After any new medical titanium alloy material is designed and established, only easy to be processed into plates, tubes, rods, strips and other conventional materials of different shapes and specifications can meet the needs of subsequent precision machining of different surgical implant products. Titanium alloy plates, titanium alloy rods, titanium alloy tubes, titanium alloy forgings and other semi-finished billets first need to use high temperature (usually above the alloy phase transition point) large plastic deformation to fully break the original coarse as-cast structure, and the commonly used hot pressure processing equipment or methods mainly include free forging, precision forging, rapid forging, etc. The raw materials used for precision machining of titanium alloy surgical implants and orthopedic instruments commonly used in the market are mainly small-size plate, tube, rod, thread, silk, foil and other deep-processed products, which can be obtained by four processing methods, such as extrusion, rolling, rotary forging and drawing.

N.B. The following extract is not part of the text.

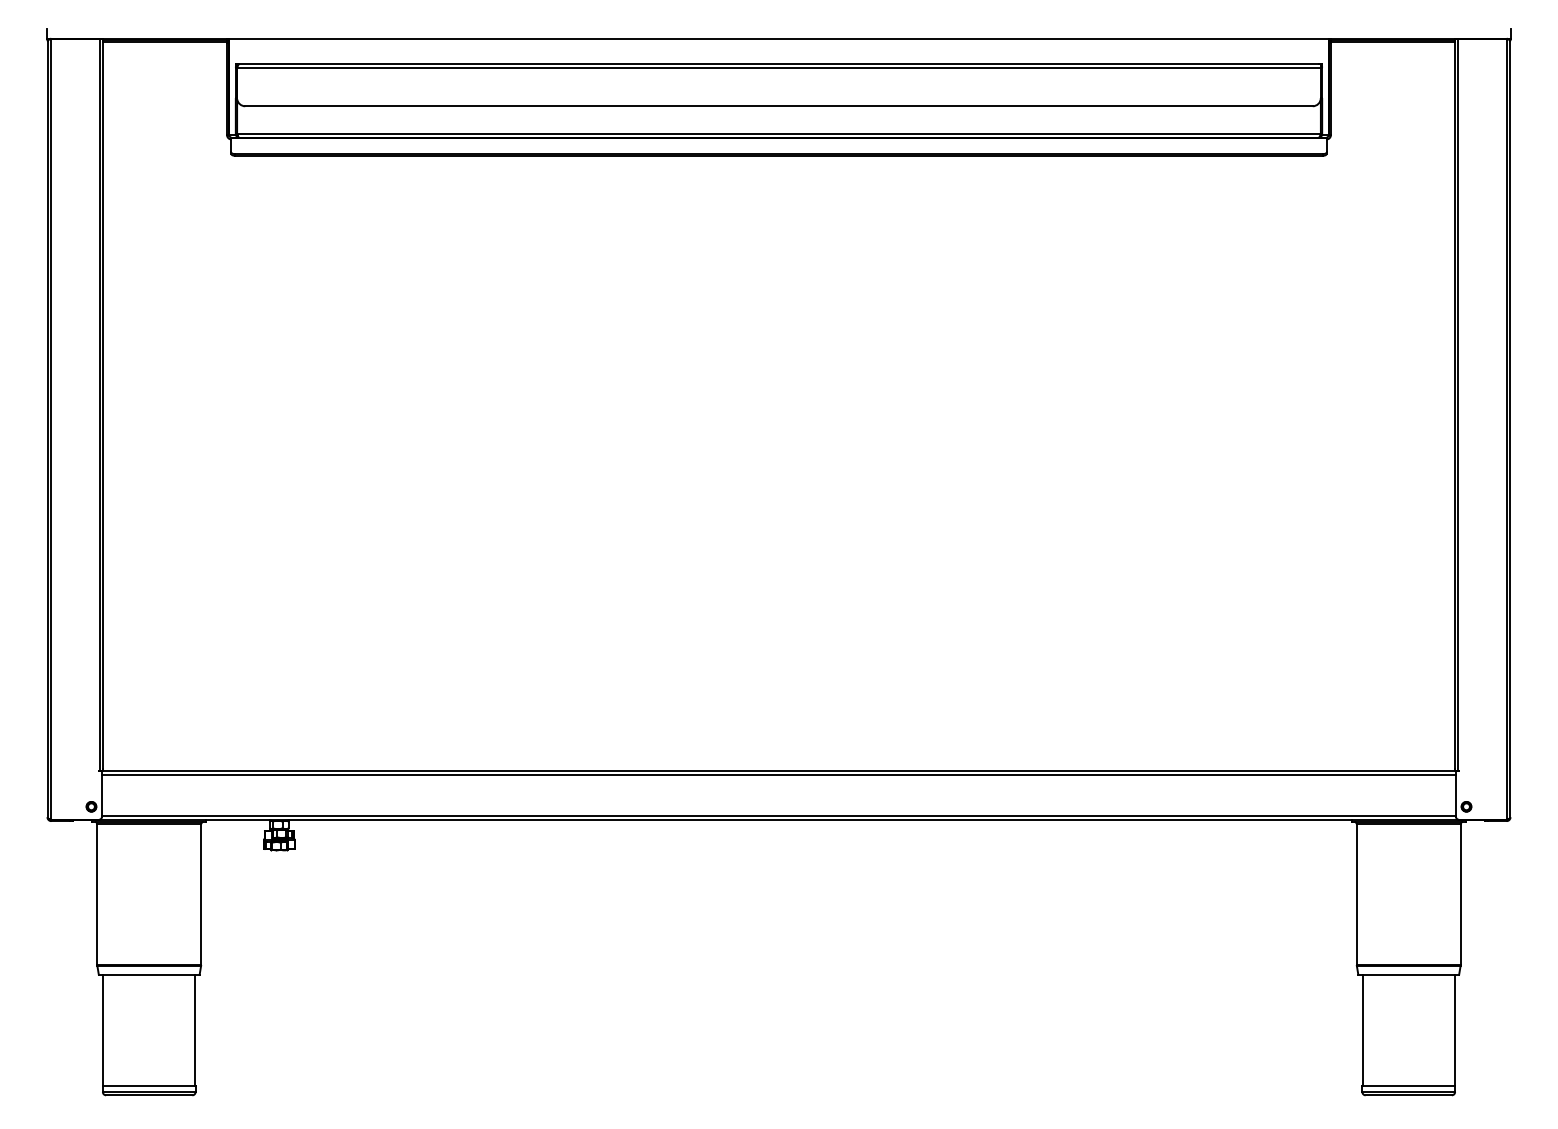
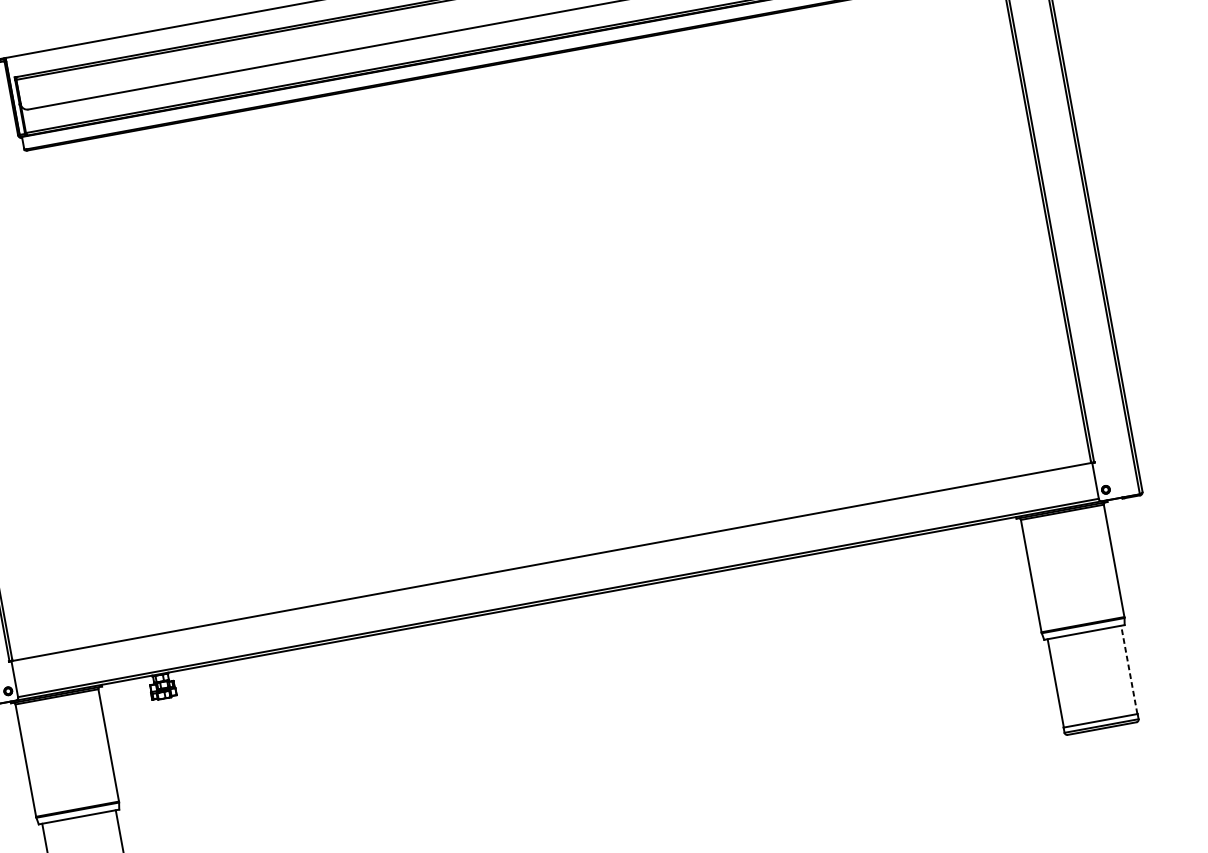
line: (778, 774) -> (551, 564), removed
line: (1454, 1029) -> (1128, 669), solid -> dashed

Compared with coarse-grained materials, ultrafine crystalline materials with micro - and nano-structures (typical sizes in their crystal regions or other characteristic lengths reach 100 nm~1 in at least one dimension direction) are found μm) often has excellent physical and chemical properties, generally has high strength, hardness, fatigue life and low temperature superplasticity, high strain rate and excellent cutting properties and other comprehensive mechanical properties, some materials also have good thermal stability, corrosion resistance, wear resistance and biological properties. At present, the processing of ultrafine crystalline metal materials mainly includes physical deposition, rapid solidification, amorphous crystallization, mechanical alloy method and extrusion, rolling, drawing and other methods of strong and large plastic deformation. Among them, strong plastic deformation method (SPD, mainly including equal diameter Angle extrusion (ECAP), cumulative composite rolling (ARB), etc.) has attracted wide attention due to its strong grain refining ability, not easy to introduce micro-pores and impurities, and can prepare large-size massive samples. This method points out a new direction for the optimization and upgrading of mechanical properties of traditional medical metal materials. It is also the best way to solve the problems of low strength, high modulus and poor biomechanical properties of medical pure titanium.
Ti-6Al-4V and Ti-6Al-4VELI finely crystallized rods and wires with diameters of 0.5~20 mm were processed by cumulative large deformation cold rolling technology. The grain structure ratings were all A1, and the strength and plasticity indexes were better than those of the same industrial coarse crystalline titanium alloy materials. Subsequently, the team uses an improved ARb-cumulation-rolled technique to fabricate new high-strength and low-modulus β titanium alloy TLM ultra-fine crystal sheets and foil, and systematically study their microstructure and mechanical properties. The study [73] found that with the increase of the number of composite layers, the internal dislocation density of the ultra-fine crystal sheet increased, the proportion of ultra-fine grains increased, the yield strength, tensile strength and surface hardness gradually increased, and the elastic modulus showed an overall upward trend. Eight layers of thin sheet are uniformly distributed with superfine grains with grain size of about 100 nm and surrounded by obvious grain boundaries. The maximum tensile strength is 1200 MPa, which is 49% higher than that of single layer cold rolled sheet. The 16-layer composite plate is full of ultrafine crystal structure, and the average grain size is about 50 nm.